SHORT TASK -
Tally the lines below that contain the word "inferior", matching case exactly, and give only the number.

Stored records
"""
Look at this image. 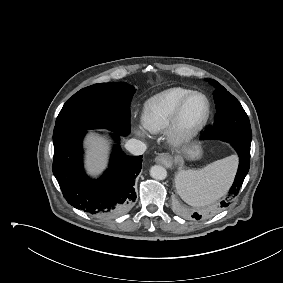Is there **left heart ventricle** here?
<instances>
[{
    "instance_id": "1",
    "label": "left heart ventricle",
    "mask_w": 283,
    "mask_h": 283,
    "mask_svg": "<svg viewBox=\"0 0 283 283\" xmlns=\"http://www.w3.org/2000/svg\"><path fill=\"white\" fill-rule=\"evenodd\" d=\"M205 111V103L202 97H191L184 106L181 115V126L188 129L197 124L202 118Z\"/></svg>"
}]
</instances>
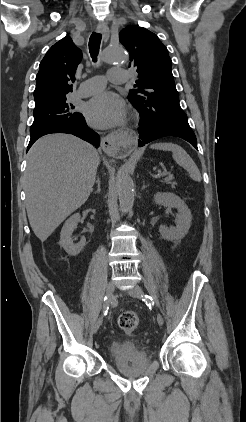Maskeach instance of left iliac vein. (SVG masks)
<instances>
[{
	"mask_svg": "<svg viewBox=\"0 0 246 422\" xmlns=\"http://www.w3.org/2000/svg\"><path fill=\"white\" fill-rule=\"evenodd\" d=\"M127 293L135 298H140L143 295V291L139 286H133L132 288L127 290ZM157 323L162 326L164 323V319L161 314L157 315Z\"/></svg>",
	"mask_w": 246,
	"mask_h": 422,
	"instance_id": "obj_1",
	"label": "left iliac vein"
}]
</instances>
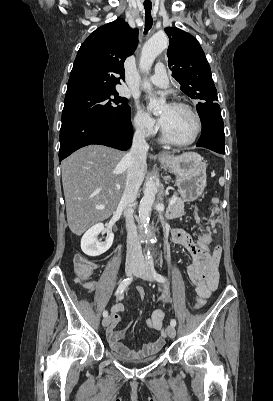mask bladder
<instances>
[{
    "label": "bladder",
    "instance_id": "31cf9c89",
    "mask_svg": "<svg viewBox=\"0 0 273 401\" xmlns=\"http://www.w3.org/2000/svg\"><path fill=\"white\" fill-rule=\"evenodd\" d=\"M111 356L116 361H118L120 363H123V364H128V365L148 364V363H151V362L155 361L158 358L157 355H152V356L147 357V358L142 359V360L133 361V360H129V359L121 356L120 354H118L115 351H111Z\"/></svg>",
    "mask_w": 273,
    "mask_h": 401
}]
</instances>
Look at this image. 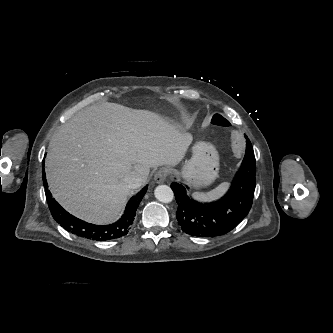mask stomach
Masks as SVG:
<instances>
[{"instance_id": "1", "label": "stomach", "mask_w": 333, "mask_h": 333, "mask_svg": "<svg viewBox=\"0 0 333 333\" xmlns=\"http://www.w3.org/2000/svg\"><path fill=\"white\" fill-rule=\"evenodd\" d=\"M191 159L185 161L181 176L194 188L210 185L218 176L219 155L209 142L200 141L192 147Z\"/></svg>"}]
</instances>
"""
"""
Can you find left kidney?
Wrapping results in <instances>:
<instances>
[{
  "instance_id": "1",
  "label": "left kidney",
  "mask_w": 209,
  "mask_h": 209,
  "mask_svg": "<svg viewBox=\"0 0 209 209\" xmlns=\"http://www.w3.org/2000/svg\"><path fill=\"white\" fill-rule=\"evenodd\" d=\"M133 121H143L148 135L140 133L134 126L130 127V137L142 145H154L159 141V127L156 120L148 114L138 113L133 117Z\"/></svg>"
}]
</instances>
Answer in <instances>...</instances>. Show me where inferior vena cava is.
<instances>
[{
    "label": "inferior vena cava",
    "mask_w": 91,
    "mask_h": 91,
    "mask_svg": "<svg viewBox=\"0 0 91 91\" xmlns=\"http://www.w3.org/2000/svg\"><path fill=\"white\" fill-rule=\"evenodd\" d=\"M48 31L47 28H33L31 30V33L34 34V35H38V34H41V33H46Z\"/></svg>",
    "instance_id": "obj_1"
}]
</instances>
"""
ANSWER TO THE EXERCISE -
2